Comparison of the antianginal efficacy of acebutolol and propranolol. A multicenter, randomized, double-blind placebo-controlled study.

Abstract
The effects of oral acebutolol, a cardioselective .beta.-adrenergic blocking agent with partial agonist activity were compared with those of oral propranolol, a noncardioselective agent devoid of partial agonist activity, on the exercise tolerance and anginal pattern in 46 male patients with chronic stable angina pectoris. A 28-wk, multicenter, placebo-controlled, randomized, double-blind, crossover study design was used. Each double-blind treatment phase was followed by a 2-wk gradual drug-withdrawal phase and a placebo-controlled drug-free week. Angina frequency, nitroglycerin consumption and symptom-limited exercise tests were assessed throughout the study.
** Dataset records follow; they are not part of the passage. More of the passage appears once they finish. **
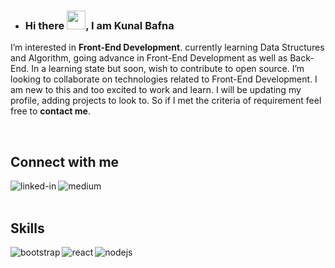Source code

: - ### Hi there <img src="https://raw.githubusercontent.com/MartinHeinz/MartinHeinz/master/wave.gif" width="30px">, I am Kunal Bafna

I’m interested in **Front-End Development**. currently learning Data Structures and Algorithm, going advance in Front-End Development as well as Back-End. In a learning state but soon, wish to contribute to open source. I’m looking to collaborate on technologies related to Front-End Development. I am new to this and too excited to work and learn. I will be updating my profile, adding projects to look to. So if I met the criteria of requirement feel free to **contact me**.

<!---
kunalbafna3/kunalbafna3 is a ✨ special ✨ repository because its `README.md` (this file) appears on your GitHub profile.
You can click the Preview link to take a look at your changes.
--->

<!-- line break -->
<br>

<!-- connect with me -->
## Connect with me

[<img align="left" alt="linked-in" src="https://img.shields.io/badge/linkedin-%230077B5.svg?&style=for-the-badge&logo=linkedin&logoColor=white" />](https://www.linkedin.com/in/kunal-bafna-03)

[<img align="left" alt="medium" src="https://img.shields.io/badge/gmail-%2312100E.svg?&style=for-the-badge&logo=gmail&logoColor=white" />](bafnakunal3@gmail.com)

<br>
<br>

<!-- skills -->
## Skills

<img align="left" alt="bootstrap" src="https://img.shields.io/badge/Bootstrap%20-%23232F3E?logo=BOOTSTRAP&logoColor=white&style=for-the-badge" />
<img align="left" alt="react" src="https://img.shields.io/badge/react%20-%2320232a.svg?&style=for-the-badge&logo=react&logoColor=%2361DAFB" />
<img align="left" alt="nodejs" src="https://img.shields.io/badge/node.js%20-%2343853D.svg?&style=for-the-badge&logo=node.js&logoColor=white" />
<!-- <img align="left" alt="medium" src="https://img.shields.io/badge/postgres-%23316192.svg?&style=for-the-badge&logo=postgresql&logoColor=white" /> -->
<!-- <img align="left" alt="android" src="https://img.shields.io/badge/Android-3DDC84?logo=android&logoColor=white&style=for-the-badge" /> -->
<!-- <img align="left" alt="spring" src="https://img.shields.io/badge/spring%20-%236DB33F.svg?&style=for-the-badge&logo=spring&logoColor=white" /> -->
<br>
<br>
Acebutolol and propranolol produced compared levels of .beta. blockade at 1650 .+-. 375 mg/day and 219 .+-. 50 mg/day (mean .+-. SD), respectively, as confirmed by a significant reduction in resting and peak exercise heart rates and rate-pressure products. Compared with placebo (acebutolol vs. propranolol, NS [not significant]), acebutolol produced a greater reduction in systolic, mean and diastolic blood pressures and a smaller reduction in resting heart rate than propranolol, presumably reflecting its partial agonist and cardioselective properties during similar dose-titration phases. Exercise duration and exercise work improved similarly with each agent. Acebutolol and propranolol significantly and comparably reduced anginal frequency (56% and 54%, respectively, P < 0.001) and weekly nitroglycerin consumption (57% and 47%, respectively, P < 0.01) compared with placebo. No clinical or laboratory side effects of acebutolol or propranolol necessitated drug withdrawal. Acebutolol is a well-tolerated and safe .beta.-adrenergic blocking agent that possesses cardioselective and mild intrinsic sympathomimetic activities and compares favorably with propranolol in antianginal efficacy in patients with chronic stable angina.